Monday saw him in Gerno di Lesmo for the traditional photo shoots with his new bike, while on Tuesday Valentino Rossi stopped off in Milan, popping into the Radio Deejay studios to guest on the “DEEJAY CHIAMA ITALIA” show, presented by Linus and Nicola Savino. A busy couple of days for the Doctor, his holidays already a distant memory.
“I was already back training last week – he commented – I had a month and a half off anyway with the race at the Ranch and then some holiday time. I spent part of the time in Jamaica with the guys from the Academy, there were around fifteen of us including wives and girlfriends, and then we went to the mountains, to Madonna di Campiglio”.
Rossi then comments briefly on Dani Pedrosa, who has been back in surgery again following his latest injury.
“Dani has had many physical problems. There's always a danger of course, both on track and off. Look at what happened to Hayden and Schumi”.
Talk also turns to Hamilton, who presenter Linus refers to as a show-off.
“We Italians generally keep a low profile, because if you show off and something goes wrong they rip you to pieces. Lewis keeps himself busy, I see he goes skiing with Ken Block. I wrote to him to invite him to the Ranch, but he's always so busy. Once I said, 'Shall we do next Tuesday?' and he replied, 'OK, but that afternoon I have to leave for Miami', so we haven't done anything yet. If he comes in his jet, we can have him land at Rimini airport (he smiles)”
Meanwhile, Rossi is focusing on the 2019 season, his first season as an 'over 40'.

--------------------------------------------------

• **To do**
(a) From the Valentino Rossi article, return the passage that begins at the words "Monday saw him" and stops after the words "his latest injury.".
(b) Summarize the Valentino Rossi article in two sentences.
(c) According to the Valentino Rossi article, where did Rossi spend part of his time off with the guys from the Academy?

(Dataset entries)

--------------------------------------------------

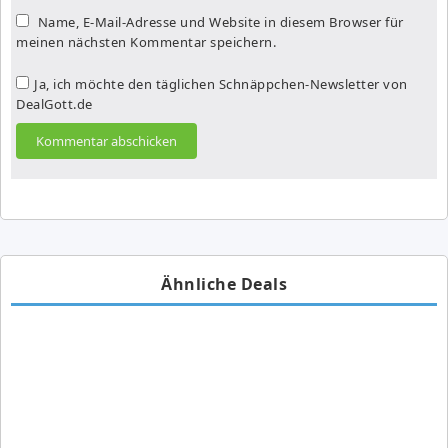
Name, E-Mail-Adresse und Website in diesem Browser für
meinen nächsten Kommentar speichern.
Ja, ich möchte den täglichen Schnäppchen-Newsletter von
DealGott.de
Ähnliche Deals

--------------------------------------------------

• **Solutions below**
(a)
Monday saw him in Gerno di Lesmo for the traditional photo shoots with his new bike, while on Tuesday Valentino Rossi stopped off in Milan, popping into the Radio Deejay studios to guest on the “DEEJAY CHIAMA ITALIA” show, presented by Linus and Nicola Savino. A busy couple of days for the Doctor, his holidays already a distant memory.
“I was already back training last week – he commented – I had a month and a half off anyway with the race at the Ranch and then some holiday time. I spent part of the time in Jamaica with the guys from the Academy, there were around fifteen of us including wives and girlfriends, and then we went to the mountains, to Madonna di Campiglio”.
Rossi then comments briefly on Dani Pedrosa, who has been back in surgery again following his latest injury.

(b) After a photo shoot with his new bike in Gerno di Lesmo, Valentino Rossi appeared as a guest on the "DEEJAY CHIAMA ITALIA" show at the Radio Deejay studios in Milan, where he said he had already been back training the previous week after holidays in Jamaica and Madonna di Campiglio. He also commented on Dani Pedrosa's physical problems and on Lewis Hamilton, whom he has invited to the Ranch, while he focuses on the 2019 season, his first as an "over 40."

(c) In Jamaica.